**Exercise aim**
In the records below, one line contains "cells show no". Print that line and every line after it exactly, down to the final one.
Supplied records below:
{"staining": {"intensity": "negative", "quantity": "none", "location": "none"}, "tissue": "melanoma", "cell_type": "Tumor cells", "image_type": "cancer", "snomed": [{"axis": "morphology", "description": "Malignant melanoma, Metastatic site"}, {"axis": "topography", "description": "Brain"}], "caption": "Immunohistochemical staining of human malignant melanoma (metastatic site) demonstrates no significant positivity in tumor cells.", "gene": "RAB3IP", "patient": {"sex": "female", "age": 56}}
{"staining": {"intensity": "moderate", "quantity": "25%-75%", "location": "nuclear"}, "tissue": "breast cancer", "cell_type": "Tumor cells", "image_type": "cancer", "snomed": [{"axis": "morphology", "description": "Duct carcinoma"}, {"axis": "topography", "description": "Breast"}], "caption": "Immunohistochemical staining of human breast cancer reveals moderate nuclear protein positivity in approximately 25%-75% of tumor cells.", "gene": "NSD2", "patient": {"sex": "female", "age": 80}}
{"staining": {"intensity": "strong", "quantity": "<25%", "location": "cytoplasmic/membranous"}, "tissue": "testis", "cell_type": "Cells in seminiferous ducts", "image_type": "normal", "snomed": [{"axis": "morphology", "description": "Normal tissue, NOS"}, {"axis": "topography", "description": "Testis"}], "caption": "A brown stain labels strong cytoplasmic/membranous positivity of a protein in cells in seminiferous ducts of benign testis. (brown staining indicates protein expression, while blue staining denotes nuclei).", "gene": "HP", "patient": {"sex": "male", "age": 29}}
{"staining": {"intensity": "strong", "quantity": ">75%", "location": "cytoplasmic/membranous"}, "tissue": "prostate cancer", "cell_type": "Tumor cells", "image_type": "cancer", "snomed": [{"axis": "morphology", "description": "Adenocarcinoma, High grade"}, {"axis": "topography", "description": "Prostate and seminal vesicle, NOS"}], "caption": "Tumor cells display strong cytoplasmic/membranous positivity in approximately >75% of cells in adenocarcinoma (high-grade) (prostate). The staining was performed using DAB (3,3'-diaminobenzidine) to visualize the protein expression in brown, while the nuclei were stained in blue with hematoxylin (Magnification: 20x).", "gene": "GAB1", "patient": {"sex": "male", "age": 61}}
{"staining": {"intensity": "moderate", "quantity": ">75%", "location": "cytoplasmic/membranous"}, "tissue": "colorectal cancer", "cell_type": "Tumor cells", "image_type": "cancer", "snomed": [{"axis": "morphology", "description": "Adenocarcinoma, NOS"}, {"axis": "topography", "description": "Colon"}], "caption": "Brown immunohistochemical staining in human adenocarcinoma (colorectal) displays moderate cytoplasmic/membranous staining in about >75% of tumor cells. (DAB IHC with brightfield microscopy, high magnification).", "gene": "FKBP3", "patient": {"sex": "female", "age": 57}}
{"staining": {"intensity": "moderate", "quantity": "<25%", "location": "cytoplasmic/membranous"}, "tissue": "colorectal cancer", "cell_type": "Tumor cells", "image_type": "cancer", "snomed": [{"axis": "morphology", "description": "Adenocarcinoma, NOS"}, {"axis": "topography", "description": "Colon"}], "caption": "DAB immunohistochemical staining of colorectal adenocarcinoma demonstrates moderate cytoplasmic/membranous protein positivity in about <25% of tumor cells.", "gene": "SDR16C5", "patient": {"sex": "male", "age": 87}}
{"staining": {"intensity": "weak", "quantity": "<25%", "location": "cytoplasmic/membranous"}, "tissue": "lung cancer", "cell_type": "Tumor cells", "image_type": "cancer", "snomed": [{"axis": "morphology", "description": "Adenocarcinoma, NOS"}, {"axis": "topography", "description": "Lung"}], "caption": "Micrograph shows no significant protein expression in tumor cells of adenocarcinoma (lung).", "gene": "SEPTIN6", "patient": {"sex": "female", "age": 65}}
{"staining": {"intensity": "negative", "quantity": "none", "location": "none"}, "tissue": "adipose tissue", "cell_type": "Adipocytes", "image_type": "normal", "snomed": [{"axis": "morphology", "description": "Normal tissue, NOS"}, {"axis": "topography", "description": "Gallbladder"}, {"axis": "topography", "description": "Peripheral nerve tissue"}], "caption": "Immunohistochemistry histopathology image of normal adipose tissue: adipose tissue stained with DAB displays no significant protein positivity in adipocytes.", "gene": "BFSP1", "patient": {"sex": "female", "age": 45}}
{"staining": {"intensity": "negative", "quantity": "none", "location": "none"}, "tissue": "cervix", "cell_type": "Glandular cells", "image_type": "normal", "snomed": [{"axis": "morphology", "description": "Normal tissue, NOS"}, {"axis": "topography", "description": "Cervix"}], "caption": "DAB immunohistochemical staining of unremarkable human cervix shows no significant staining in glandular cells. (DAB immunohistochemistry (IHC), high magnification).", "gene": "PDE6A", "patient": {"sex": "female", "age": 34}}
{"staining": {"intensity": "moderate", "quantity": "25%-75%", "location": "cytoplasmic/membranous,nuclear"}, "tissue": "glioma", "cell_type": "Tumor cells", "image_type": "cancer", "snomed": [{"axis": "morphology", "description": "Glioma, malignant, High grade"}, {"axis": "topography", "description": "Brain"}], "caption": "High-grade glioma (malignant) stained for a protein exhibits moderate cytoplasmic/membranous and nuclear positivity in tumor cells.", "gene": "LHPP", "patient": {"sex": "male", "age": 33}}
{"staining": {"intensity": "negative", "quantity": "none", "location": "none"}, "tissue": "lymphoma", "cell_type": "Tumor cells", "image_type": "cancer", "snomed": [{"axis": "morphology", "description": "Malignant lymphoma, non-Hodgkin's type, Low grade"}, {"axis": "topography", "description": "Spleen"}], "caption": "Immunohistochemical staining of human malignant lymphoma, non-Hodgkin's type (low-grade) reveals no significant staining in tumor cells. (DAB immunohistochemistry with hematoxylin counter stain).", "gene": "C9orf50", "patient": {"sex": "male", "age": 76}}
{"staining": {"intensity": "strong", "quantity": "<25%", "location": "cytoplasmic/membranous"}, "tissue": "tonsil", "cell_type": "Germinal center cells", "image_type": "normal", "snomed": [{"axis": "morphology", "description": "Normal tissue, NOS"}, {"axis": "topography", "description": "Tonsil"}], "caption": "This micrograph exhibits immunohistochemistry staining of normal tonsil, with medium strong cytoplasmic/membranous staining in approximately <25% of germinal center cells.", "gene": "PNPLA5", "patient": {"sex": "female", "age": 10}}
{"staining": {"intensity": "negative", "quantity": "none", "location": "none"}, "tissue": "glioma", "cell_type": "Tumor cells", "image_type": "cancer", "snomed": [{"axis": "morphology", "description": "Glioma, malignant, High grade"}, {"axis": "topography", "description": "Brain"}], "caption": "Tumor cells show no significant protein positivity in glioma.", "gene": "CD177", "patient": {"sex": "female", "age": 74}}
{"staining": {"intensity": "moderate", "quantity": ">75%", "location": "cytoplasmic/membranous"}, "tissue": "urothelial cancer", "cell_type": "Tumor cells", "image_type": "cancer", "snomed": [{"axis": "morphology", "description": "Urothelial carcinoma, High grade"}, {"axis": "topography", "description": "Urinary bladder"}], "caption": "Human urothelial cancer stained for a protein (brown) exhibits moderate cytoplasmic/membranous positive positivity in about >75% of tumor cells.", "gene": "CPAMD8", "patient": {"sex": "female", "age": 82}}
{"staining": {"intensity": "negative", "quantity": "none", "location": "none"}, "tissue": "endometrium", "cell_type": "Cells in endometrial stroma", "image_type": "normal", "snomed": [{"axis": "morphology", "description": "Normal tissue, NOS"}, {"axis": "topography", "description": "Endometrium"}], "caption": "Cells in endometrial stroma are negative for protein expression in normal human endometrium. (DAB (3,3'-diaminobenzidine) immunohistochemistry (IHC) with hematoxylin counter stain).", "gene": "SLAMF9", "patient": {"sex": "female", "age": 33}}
End of Supplied records.
**Your solution**
{"staining": {"intensity": "negative", "quantity": "none", "location": "none"}, "tissue": "glioma", "cell_type": "Tumor cells", "image_type": "cancer", "snomed": [{"axis": "morphology", "description": "Glioma, malignant, High grade"}, {"axis": "topography", "description": "Brain"}], "caption": "Tumor cells show no significant protein positivity in glioma.", "gene": "CD177", "patient": {"sex": "female", "age": 74}}
{"staining": {"intensity": "moderate", "quantity": ">75%", "location": "cytoplasmic/membranous"}, "tissue": "urothelial cancer", "cell_type": "Tumor cells", "image_type": "cancer", "snomed": [{"axis": "morphology", "description": "Urothelial carcinoma, High grade"}, {"axis": "topography", "description": "Urinary bladder"}], "caption": "Human urothelial cancer stained for a protein (brown) exhibits moderate cytoplasmic/membranous positive positivity in about >75% of tumor cells.", "gene": "CPAMD8", "patient": {"sex": "female", "age": 82}}
{"staining": {"intensity": "negative", "quantity": "none", "location": "none"}, "tissue": "endometrium", "cell_type": "Cells in endometrial stroma", "image_type": "normal", "snomed": [{"axis": "morphology", "description": "Normal tissue, NOS"}, {"axis": "topography", "description": "Endometrium"}], "caption": "Cells in endometrial stroma are negative for protein expression in normal human endometrium. (DAB (3,3'-diaminobenzidine) immunohistochemistry (IHC) with hematoxylin counter stain).", "gene": "SLAMF9", "patient": {"sex": "female", "age": 33}}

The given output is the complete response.